- To-do item
What lines in the entries hold the string "monooxygenase"? List them.

Page-level text extractions
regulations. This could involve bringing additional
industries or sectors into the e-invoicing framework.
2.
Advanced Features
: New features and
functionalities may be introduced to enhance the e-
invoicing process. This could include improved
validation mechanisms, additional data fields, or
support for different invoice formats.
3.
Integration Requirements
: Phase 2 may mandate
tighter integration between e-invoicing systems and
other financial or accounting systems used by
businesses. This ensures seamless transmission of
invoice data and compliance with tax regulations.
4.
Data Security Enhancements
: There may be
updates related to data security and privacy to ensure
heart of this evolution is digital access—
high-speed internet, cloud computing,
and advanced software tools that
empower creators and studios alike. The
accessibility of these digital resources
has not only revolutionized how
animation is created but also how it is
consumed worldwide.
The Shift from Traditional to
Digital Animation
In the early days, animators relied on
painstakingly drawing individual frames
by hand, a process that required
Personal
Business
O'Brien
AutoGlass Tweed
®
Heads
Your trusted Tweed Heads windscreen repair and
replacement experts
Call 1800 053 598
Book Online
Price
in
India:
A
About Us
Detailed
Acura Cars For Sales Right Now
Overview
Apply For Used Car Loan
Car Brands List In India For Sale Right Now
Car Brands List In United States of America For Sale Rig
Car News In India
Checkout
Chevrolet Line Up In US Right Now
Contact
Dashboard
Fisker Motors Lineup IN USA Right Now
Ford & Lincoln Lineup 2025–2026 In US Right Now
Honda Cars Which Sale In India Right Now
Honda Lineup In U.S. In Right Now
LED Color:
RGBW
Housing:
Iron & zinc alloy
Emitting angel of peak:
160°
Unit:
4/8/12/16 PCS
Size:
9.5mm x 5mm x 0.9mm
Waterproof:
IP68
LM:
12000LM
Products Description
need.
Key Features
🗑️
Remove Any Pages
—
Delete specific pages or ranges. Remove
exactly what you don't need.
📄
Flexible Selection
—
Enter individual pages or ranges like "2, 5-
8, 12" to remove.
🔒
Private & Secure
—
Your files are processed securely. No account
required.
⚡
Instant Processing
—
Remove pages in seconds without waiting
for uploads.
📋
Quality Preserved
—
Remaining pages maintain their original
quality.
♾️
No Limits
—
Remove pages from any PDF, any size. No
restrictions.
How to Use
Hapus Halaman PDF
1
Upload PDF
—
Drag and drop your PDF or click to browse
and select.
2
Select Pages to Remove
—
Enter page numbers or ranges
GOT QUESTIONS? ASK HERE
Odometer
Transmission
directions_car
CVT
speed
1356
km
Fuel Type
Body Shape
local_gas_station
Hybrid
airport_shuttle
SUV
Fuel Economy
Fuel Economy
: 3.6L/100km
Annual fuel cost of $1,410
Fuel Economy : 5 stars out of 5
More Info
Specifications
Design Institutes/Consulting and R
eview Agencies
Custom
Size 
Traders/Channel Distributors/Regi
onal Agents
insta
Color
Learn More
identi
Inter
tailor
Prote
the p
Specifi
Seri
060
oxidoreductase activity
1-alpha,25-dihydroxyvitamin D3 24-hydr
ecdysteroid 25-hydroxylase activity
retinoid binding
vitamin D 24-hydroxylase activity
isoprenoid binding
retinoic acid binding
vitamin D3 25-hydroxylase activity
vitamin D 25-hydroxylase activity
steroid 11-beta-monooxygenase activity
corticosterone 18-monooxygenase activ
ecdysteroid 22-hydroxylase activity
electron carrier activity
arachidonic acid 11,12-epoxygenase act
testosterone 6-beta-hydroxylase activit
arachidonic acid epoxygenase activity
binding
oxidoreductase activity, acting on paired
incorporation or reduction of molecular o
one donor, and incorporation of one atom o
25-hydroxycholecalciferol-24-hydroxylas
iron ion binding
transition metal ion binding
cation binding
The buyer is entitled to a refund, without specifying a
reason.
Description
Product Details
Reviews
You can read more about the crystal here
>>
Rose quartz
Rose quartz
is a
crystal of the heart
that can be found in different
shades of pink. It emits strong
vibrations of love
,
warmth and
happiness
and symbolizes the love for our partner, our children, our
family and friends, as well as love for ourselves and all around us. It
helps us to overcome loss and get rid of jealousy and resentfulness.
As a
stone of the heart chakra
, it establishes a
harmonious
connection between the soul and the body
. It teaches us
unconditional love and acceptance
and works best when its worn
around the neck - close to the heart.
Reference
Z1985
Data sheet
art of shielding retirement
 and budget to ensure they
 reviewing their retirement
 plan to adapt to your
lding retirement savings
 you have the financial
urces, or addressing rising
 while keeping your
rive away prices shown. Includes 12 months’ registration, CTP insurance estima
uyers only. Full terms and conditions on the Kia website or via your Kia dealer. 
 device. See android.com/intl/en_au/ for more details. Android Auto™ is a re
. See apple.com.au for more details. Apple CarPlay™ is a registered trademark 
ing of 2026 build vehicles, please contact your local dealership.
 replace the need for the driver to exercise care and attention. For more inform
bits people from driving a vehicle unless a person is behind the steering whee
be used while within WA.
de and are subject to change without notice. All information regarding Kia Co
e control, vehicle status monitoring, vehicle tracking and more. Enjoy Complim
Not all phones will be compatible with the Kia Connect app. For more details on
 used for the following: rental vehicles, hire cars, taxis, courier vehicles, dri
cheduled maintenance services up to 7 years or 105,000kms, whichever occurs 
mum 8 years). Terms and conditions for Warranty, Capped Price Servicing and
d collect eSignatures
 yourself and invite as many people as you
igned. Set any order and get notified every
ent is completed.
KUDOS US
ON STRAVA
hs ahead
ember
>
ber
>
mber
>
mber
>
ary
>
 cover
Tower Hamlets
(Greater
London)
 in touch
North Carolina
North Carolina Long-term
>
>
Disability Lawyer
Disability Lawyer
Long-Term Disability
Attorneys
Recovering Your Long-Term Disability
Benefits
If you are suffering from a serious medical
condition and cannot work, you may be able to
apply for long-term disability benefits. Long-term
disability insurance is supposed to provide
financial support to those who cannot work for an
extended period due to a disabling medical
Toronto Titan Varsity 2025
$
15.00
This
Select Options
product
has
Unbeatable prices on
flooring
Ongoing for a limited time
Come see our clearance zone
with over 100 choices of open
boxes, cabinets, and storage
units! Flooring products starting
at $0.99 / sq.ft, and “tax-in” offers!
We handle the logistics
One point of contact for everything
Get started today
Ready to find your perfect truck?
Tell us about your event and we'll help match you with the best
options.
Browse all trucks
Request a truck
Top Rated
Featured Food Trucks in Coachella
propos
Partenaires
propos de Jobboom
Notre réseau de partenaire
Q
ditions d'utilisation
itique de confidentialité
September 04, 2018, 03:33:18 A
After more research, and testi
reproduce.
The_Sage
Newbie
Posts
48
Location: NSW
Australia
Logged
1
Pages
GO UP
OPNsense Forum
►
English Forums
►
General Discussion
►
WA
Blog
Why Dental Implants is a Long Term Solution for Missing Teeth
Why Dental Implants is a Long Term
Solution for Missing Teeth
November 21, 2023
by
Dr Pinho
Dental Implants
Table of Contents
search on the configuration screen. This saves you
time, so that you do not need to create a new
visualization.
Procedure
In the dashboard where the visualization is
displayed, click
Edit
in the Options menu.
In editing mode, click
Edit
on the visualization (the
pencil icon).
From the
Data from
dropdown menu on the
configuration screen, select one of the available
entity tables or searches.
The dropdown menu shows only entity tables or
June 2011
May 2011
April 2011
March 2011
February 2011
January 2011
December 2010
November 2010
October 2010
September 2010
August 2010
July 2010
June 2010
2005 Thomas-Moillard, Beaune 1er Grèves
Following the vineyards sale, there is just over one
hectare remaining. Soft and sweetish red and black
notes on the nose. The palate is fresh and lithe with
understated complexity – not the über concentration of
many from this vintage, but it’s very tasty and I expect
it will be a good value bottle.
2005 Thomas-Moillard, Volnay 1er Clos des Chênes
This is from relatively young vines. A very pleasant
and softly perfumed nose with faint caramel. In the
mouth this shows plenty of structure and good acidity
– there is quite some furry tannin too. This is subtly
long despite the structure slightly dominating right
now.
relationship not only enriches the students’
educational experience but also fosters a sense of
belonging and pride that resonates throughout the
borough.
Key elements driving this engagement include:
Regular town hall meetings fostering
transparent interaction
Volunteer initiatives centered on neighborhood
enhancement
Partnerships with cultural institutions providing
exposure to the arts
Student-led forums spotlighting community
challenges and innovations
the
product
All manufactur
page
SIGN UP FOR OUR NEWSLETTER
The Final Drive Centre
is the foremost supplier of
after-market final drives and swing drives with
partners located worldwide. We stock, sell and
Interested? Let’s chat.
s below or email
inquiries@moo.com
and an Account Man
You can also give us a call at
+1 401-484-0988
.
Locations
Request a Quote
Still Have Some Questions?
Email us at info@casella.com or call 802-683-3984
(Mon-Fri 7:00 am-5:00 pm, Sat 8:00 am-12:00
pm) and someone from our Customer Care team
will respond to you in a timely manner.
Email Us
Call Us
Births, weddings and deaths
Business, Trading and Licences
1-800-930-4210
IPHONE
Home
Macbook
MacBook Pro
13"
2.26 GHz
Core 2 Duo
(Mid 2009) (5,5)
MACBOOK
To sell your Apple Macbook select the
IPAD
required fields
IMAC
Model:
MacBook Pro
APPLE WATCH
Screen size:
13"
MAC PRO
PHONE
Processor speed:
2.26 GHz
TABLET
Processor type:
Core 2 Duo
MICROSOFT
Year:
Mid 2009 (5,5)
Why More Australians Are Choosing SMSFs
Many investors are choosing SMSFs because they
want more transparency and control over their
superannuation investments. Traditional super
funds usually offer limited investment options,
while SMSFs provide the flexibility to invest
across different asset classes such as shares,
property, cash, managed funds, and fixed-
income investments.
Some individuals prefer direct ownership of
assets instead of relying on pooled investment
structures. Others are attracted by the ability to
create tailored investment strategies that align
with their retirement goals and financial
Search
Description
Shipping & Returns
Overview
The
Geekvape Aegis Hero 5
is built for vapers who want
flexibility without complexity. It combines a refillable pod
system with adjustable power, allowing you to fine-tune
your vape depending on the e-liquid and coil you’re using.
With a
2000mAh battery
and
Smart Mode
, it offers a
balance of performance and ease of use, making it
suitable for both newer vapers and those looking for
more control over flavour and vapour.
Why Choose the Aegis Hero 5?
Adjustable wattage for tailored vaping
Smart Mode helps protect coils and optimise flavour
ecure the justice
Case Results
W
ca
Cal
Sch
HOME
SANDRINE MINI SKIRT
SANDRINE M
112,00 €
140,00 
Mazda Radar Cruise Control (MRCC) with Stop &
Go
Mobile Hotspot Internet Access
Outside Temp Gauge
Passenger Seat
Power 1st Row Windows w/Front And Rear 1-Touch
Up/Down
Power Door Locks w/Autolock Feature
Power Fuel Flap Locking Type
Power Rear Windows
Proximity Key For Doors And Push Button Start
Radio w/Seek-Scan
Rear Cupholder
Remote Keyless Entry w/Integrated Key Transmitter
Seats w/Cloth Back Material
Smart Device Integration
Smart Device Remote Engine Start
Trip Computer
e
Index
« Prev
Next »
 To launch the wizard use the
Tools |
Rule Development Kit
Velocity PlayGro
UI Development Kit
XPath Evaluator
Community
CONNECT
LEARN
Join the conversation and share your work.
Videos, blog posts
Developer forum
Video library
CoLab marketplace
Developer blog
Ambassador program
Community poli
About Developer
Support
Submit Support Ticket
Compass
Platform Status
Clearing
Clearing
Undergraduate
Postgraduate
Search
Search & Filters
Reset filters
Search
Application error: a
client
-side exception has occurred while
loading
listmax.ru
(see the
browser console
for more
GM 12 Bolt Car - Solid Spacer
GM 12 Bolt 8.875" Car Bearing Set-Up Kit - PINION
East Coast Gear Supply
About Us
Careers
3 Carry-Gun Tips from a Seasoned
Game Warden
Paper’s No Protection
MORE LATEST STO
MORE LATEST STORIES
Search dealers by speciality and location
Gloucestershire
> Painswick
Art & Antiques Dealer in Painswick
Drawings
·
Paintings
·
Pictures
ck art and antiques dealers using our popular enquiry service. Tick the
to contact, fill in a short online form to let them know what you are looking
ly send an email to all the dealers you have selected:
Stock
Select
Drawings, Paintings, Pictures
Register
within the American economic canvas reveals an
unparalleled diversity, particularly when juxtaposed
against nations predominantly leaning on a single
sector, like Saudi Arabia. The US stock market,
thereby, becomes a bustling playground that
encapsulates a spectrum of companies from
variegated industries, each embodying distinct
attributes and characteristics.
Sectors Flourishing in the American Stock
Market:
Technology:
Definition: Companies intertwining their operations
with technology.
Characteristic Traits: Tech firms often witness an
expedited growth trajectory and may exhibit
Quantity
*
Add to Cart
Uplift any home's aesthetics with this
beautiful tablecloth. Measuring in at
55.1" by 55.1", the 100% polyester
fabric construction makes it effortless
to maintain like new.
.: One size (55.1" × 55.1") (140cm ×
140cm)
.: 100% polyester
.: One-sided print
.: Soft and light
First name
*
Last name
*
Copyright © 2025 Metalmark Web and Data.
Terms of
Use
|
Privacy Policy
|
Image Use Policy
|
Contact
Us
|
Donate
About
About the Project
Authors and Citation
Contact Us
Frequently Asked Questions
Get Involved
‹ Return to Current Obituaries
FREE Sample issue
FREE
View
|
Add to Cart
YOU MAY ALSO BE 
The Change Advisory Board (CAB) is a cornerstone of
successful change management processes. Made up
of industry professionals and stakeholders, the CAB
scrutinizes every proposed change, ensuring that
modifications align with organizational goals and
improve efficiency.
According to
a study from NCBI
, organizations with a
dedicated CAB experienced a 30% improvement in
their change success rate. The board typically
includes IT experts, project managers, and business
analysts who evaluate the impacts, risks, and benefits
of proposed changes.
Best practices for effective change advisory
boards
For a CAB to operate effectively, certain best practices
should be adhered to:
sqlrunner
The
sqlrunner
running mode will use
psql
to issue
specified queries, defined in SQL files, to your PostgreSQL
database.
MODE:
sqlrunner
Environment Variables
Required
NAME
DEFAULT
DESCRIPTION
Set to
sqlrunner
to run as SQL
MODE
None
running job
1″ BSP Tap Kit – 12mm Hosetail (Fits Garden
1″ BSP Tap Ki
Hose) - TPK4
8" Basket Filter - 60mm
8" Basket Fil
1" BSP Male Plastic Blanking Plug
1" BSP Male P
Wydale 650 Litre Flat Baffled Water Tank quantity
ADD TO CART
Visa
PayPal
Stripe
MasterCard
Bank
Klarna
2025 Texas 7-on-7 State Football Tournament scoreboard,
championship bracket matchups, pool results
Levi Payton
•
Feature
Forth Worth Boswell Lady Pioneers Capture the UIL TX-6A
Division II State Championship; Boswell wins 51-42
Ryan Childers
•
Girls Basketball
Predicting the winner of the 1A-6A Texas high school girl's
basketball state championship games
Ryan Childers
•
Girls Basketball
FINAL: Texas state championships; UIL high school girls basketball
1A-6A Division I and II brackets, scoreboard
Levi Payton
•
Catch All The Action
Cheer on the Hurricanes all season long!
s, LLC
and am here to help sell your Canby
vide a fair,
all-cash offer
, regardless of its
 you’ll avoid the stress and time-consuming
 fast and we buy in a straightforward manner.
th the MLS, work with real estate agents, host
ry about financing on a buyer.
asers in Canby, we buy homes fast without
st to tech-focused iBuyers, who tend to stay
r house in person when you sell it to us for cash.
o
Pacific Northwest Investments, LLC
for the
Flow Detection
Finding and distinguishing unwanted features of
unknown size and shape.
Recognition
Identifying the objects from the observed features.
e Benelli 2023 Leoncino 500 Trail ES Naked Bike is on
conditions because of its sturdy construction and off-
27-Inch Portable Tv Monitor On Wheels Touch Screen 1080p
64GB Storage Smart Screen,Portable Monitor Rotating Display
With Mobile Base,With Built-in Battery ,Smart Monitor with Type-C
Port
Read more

- Task answer
steroid 11-beta-monooxygenase activity
corticosterone 18-monooxygenase activ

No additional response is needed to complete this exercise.